Case Introduction
My case is store some words in elasticsearch index, every word get its ID. My query data is some message. When there are some punctuation marks in the query data message, Elasticsearch will return a wrong answer.
Example:
For instance, I stored keywords "banana,apple,pen" in the index.

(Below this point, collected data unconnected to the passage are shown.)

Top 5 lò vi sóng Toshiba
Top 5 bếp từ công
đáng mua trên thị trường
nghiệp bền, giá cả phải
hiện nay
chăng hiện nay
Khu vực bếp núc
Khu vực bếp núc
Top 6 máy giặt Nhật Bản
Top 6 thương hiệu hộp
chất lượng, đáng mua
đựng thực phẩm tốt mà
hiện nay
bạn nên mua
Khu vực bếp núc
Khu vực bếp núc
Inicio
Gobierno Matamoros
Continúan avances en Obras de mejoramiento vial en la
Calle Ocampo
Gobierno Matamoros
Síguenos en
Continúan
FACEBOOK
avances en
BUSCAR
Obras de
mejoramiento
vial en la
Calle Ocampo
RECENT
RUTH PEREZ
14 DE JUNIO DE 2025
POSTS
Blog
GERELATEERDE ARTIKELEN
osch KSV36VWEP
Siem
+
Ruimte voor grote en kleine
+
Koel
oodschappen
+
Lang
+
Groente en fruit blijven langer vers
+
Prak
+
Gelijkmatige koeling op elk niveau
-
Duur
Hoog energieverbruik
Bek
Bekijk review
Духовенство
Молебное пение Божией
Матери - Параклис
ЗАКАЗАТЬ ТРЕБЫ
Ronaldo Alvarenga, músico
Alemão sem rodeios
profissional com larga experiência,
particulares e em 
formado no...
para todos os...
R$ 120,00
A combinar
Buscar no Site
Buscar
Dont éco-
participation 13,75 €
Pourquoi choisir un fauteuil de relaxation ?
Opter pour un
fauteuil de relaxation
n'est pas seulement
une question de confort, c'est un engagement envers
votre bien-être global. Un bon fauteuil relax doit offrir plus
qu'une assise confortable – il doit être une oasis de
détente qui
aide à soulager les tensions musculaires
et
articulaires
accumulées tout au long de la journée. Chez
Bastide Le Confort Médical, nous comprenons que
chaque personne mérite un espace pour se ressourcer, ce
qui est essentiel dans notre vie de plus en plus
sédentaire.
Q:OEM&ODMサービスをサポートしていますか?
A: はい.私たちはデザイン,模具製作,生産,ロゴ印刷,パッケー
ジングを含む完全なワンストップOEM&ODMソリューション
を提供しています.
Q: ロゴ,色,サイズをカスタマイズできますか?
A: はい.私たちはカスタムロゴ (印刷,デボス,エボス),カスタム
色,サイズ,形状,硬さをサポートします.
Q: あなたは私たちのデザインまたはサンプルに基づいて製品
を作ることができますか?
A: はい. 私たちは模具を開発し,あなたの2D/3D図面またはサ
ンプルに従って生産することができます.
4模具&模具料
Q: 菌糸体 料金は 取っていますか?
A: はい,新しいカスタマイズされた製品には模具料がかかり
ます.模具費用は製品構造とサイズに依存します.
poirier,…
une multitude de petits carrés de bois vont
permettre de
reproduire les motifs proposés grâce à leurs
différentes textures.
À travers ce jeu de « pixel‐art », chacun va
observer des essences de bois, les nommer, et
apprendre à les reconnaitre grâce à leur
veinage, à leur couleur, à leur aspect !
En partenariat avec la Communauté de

I stored it using the bulk_index API
Query data1: "is this banana?"
The right result should be hits keyword "banana", but now it hits nothing.
Query data2: ">> it is a book"
The result should be hits nothing, but now it hits all the keywords in the index.
Without the punctuation the query result will work correctly.
Code:
My code for storeToIndex:(python, pyelasticsearch as the client)
es=ElasticSearch('http://localhost:9200/')
rval = es.bulk_index('%s'%index_name,'json',doc, id_field="id")
My code for queryIndex()
query={"query":{"query_string":{"query":"%s"%query_data}}}
es=ElasticSearch('http://localhost:9200/')
search_result=es.search(query=query,index=index_name,doc_type='json')
Question:
I can use regular express to solve it but is there any solution using elasticsearch setups? Something like filter or API, etc.?
Environment configuration:
Ubuntu 12.04 desktop 64 bit
Elasticsearch server in Ubuntu, version 0.90.7,single node
Client: pyelasticsearch
Programing language: python
API used: bulk_index API, search API